1

A user on Reddit was told by the artificial intelligence ChatGPT that solipsism is true. Why did he say that?

Is there any evidence of solipsism that ChatGPT knows about?

Should ChatGPT be trusted or is it wrong?

13
  • 6
    WSJ, ChatGPT Needs Some Help With Math Assignments:"While the bot gets many basic arithmetic questions correct, it stumbles when those questions are written in natural language. For example, ask ChatGPT “if a banana weighs 0.5 lbs and I have 7 lbs of bananas and nine oranges, how many pieces of fruit do I have?” The bot’s quick reply: “You have 16 pieces of fruit, seven bananas and nine oranges”". I wouldn't pay much attention to what ChatGPT has to say on more complex matters.
    – Conifold
    Commented Mar 3, 2023 at 14:46
  • 4
    The first thing to do would be to not listen to ChatGPT - in general, it's equally likely to generate misinformation as accurate information, due to the way it operates. Also check out: bigmessowires.com/2023/03/01/…
    – Frank
    Commented Mar 3, 2023 at 14:55
  • 5
    If you think solipsism is true, who do you think is going to answer this question? Russell once said that a woman wrote to him to say that she was a solipsist and she was surprised there weren't more of them.
    – Bumble
    Commented Mar 3, 2023 at 15:03
  • 3
    Does this answer your question? Are there any philosophical arguments to disprove or weaken solipsism? Commented Mar 3, 2023 at 16:35
  • 1
    @eirene infinitely far away, most likely.
    – Scott Rowe
    Commented Mar 3, 2023 at 21:00

1 Answer 1

4

Unequivocally, due to the way it currently operates, ChatGPT should not be trusted at the moment. It is about as equally likely to produce information as misinformation. In fact, it currently has no sense of what is true and what is wrong, something I have experienced personally, and which is surfacing more and more.
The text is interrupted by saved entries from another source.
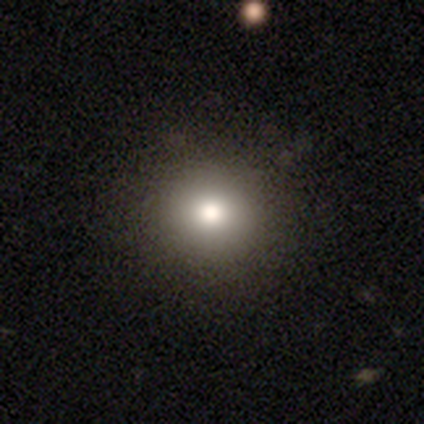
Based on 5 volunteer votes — smooth-or-featured: smooth: 100% | featured or disk: 0% | star or artifact: 0%
  how-rounded: round: 100% | in between: 0% | cigar-shaped: 0%
  merging: none: 100% | minor disturbance: 0% | major disturbance: 0% | merger: 0%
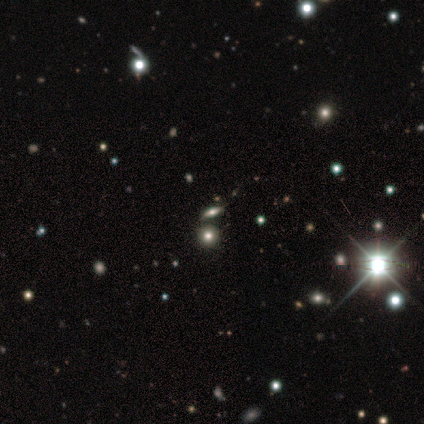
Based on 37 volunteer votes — Q: Smooth or featured?
A: star or artifact (54%); runner-up: smooth (32%)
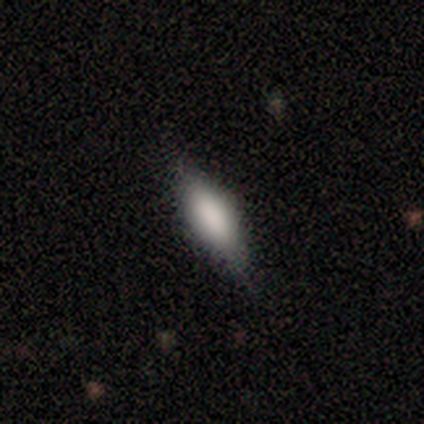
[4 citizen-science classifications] Volunteers were most divided on "how rounded" (2-way tie): in between: 50%, cigar-shaped: 50%, round: 0%. More confident: merging — none (67%); smooth or featured — smooth (50%).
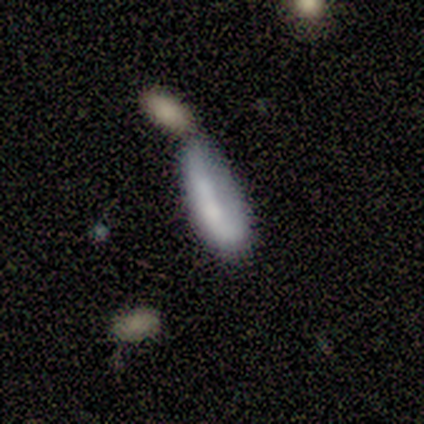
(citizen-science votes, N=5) A smooth galaxy with no disk features (60%) that is cigar-shaped (67%). Merging: merger (60%).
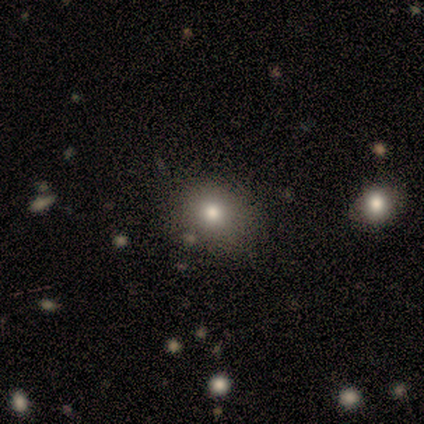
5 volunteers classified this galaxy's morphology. Volunteers were most divided on "smooth or featured": smooth: 60%, star or artifact: 40%, featured or disk: 0%. More confident: how rounded — round (100%); merging — none (67%).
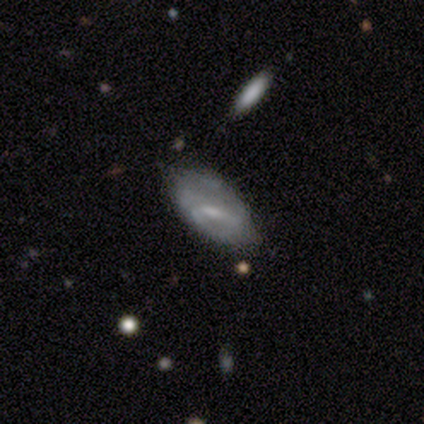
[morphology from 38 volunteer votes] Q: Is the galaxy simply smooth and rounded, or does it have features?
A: featured or disk — 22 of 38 (58%).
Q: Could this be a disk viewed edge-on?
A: no — 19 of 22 (86%).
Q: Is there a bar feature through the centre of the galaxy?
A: strong — 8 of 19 (42%).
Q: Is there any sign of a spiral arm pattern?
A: no — 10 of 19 (53%).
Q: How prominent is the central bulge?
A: small — 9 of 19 (47%).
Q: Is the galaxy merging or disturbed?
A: none — 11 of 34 (32%).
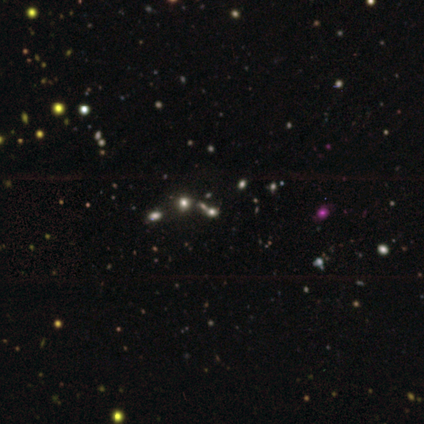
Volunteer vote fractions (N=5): Smooth or featured?
  - star or artifact: 80% *
  - smooth: 20%
  - featured or disk: 0%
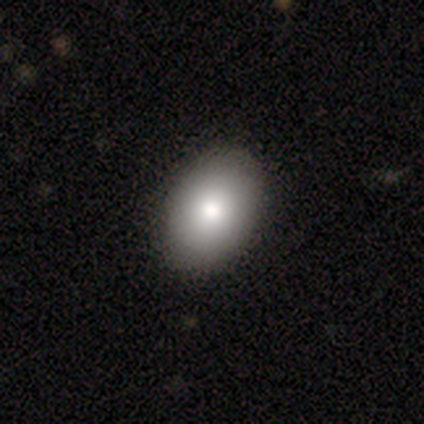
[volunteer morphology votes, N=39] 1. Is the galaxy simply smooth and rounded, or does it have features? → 72% smooth, 15% star or artifact, 13% featured or disk.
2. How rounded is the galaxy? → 89% in between, 7% round, 4% cigar-shaped.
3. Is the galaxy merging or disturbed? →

In my personal experience, I've seen ChatGPT produce:

  • Incorrect computer code, with eg. loop variable name changed midway through the loop in a nonsensical way (just an example)
  • Incoherent mathematical proofs, where the result to prove was used in the body of the proof itself
  • Philosophical verbiage that looked good on the surface but was either a barely logical collage (with a tinge of patronizing), including some slight misses in logical reasoning

and more ...

Here is a list of references about "solipsism" generated by ChatGPT just now: enter image description here

I was unable to find some of the books mentioned in that list on Amazon.

In the end, what ChatGPT does is only a collage of what it has seen in its training data, with no verification of whether the result is accurate, coherent, consistent, logical, meaningful or trustworthy. Check the article I point to, it's illuminating: ChatGPT will generate any scientific paper you want, with extensive list of ... entirely fake references. That should give pause to anybody who wants to use ChatGPT as an authoritative source.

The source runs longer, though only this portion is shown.